I hadn’t thought to call it enlightenment, but I suddenly grieved for my enlightenment. So many losses, I mused. I can't endure another. I felt enlightenment's absence more after I realized its preciousness. Then I doubted it I ever touched that place. Maybe holiness, I reasoned, was really the numb of early grief. Later I realized that wisdom, like Lucy, never belonged to me.

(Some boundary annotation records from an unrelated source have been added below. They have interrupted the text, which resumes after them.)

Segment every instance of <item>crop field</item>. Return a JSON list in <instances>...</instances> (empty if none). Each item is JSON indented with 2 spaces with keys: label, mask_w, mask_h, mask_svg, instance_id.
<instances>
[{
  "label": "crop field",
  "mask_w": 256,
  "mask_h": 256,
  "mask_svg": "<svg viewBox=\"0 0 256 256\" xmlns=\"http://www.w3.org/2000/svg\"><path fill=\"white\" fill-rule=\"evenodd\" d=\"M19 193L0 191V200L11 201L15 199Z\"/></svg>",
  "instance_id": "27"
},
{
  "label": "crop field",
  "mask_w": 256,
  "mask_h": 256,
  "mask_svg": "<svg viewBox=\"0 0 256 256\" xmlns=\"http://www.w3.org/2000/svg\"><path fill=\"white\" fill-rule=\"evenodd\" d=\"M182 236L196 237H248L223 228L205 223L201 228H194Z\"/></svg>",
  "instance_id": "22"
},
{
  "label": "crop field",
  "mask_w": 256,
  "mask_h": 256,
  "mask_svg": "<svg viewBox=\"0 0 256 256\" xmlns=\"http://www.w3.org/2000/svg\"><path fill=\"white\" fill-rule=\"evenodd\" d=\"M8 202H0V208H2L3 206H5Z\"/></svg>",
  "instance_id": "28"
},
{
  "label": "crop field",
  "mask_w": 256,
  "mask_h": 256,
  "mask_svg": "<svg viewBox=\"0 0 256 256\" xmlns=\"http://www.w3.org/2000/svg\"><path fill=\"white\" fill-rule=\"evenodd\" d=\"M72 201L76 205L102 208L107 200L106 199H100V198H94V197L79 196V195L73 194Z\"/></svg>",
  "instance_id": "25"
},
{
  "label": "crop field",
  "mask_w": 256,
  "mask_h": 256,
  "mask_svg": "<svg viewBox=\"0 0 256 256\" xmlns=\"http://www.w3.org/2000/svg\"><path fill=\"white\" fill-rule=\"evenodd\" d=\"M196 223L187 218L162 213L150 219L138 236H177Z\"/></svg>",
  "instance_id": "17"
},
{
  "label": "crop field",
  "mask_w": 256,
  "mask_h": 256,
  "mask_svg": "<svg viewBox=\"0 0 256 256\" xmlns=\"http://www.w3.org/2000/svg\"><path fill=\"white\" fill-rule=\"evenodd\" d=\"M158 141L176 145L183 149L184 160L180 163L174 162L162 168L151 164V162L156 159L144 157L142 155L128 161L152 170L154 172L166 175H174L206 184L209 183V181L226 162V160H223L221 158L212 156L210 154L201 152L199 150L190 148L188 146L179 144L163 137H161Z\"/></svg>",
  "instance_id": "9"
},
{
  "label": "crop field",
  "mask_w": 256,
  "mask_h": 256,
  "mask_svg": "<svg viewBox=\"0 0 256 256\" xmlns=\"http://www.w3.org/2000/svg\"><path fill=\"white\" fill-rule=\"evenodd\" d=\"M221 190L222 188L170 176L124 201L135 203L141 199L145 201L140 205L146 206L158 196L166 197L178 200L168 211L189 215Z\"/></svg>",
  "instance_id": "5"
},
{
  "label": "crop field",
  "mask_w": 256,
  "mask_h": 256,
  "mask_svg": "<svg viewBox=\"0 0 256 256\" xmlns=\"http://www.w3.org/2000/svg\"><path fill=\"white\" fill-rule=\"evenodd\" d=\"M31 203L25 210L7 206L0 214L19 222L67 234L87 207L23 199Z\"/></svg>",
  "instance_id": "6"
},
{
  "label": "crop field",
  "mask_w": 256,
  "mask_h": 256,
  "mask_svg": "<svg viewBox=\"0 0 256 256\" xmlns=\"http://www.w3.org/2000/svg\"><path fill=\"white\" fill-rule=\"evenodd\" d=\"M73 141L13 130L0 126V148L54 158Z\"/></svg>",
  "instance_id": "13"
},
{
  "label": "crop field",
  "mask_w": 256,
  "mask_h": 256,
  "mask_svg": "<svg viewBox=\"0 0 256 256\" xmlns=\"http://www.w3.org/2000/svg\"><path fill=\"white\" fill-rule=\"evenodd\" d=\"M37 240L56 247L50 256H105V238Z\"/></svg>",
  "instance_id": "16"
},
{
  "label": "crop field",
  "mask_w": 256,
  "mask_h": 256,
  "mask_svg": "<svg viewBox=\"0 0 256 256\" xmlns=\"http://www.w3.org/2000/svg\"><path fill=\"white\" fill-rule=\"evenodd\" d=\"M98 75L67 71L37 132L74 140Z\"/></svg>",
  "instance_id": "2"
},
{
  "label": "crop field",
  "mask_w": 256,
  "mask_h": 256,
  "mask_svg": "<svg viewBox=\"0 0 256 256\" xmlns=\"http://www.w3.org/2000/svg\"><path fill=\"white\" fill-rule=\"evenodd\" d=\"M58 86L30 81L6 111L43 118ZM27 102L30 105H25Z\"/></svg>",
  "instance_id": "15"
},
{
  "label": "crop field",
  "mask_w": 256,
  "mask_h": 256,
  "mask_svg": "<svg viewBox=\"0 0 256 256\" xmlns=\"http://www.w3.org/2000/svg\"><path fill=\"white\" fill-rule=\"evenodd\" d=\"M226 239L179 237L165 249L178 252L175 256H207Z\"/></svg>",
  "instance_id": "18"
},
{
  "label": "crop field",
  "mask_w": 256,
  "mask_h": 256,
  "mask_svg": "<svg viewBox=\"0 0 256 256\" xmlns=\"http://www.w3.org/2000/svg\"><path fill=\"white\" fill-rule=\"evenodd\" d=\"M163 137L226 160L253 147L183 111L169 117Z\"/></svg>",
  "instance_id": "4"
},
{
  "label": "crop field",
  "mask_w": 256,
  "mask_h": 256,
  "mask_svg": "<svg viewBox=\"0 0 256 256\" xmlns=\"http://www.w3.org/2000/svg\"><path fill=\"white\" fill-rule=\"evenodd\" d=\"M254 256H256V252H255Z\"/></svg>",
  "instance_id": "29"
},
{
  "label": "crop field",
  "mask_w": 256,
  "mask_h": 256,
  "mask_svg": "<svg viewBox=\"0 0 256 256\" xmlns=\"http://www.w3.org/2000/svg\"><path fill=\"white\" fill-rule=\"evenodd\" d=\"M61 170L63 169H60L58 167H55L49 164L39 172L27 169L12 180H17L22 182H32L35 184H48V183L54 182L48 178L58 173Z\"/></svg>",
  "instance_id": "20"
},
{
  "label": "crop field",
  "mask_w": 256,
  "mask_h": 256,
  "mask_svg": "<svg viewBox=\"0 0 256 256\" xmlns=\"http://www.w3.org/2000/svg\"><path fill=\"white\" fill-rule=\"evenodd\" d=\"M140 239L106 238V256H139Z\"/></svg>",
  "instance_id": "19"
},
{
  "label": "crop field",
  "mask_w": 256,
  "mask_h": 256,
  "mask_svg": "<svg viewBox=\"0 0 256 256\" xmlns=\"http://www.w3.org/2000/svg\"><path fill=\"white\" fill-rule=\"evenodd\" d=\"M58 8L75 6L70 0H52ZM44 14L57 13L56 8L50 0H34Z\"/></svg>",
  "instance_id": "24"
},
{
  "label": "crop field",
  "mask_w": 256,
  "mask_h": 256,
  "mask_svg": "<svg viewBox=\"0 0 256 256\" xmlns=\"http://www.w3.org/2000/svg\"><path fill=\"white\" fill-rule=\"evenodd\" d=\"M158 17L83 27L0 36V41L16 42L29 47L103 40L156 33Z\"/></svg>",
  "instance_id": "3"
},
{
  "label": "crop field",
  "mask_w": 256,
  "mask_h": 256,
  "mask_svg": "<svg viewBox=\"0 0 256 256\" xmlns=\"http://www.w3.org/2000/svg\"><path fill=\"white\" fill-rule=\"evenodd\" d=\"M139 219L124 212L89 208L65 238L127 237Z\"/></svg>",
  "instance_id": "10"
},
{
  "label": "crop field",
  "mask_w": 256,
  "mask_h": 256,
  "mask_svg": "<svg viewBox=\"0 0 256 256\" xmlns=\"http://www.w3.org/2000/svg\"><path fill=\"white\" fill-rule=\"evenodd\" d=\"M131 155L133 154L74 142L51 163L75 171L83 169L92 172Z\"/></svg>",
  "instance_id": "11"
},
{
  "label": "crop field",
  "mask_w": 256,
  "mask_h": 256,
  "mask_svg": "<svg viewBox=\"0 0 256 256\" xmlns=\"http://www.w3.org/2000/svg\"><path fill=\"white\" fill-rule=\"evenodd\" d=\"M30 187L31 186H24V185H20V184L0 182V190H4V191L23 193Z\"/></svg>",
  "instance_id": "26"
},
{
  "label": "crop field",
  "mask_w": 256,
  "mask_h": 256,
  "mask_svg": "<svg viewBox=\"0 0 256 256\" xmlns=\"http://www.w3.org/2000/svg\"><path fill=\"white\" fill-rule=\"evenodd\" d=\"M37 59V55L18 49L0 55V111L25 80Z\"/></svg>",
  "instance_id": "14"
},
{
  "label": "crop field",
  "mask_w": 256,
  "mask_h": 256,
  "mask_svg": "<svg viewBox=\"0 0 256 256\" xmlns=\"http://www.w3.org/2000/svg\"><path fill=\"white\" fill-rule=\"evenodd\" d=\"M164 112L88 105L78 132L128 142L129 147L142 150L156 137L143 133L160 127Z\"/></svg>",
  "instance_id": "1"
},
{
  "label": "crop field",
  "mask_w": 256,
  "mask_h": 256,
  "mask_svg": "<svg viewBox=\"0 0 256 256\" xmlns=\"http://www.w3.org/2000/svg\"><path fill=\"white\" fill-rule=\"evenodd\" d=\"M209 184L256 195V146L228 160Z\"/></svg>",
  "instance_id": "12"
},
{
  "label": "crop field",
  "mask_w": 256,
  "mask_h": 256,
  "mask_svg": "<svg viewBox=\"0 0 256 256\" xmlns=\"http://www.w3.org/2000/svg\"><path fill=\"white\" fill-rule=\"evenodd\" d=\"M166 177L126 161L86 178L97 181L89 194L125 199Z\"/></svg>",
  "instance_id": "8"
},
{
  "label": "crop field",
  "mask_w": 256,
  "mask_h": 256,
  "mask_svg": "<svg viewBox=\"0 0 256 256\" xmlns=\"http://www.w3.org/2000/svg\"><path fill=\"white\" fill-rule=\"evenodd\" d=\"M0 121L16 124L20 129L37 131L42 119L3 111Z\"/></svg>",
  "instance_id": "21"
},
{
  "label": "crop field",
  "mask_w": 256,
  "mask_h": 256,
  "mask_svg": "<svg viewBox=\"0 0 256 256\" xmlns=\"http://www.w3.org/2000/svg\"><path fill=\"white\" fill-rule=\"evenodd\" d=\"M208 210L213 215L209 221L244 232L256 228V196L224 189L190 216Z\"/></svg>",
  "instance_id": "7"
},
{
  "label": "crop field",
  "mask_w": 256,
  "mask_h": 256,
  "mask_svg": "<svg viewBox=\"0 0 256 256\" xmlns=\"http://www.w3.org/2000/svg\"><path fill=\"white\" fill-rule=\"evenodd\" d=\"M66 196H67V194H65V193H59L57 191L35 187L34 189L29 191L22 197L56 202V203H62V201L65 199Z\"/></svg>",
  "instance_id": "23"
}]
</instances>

I sit cross-legged now, tap the gong and settle into my bones. I once touched a sense of everything by having nothing. It is the koan I meditate on now. When I had nothing, I held everything. The anger falls off me again in that moment. I can only ever borrow enlightenment and wisdom, because I will always wrestle with my human flaws. It is a true lesson in wretchedness.



Did your loss help you feel connected or alienated to other people? Did it connect you with a universal sense of suffering? How did you see your suffering in relation to other suffering? Did you gain any wisdom in your grief?  If so, what wisdom?  Or does the whole idea of wisdom and gain make you uncomfortable?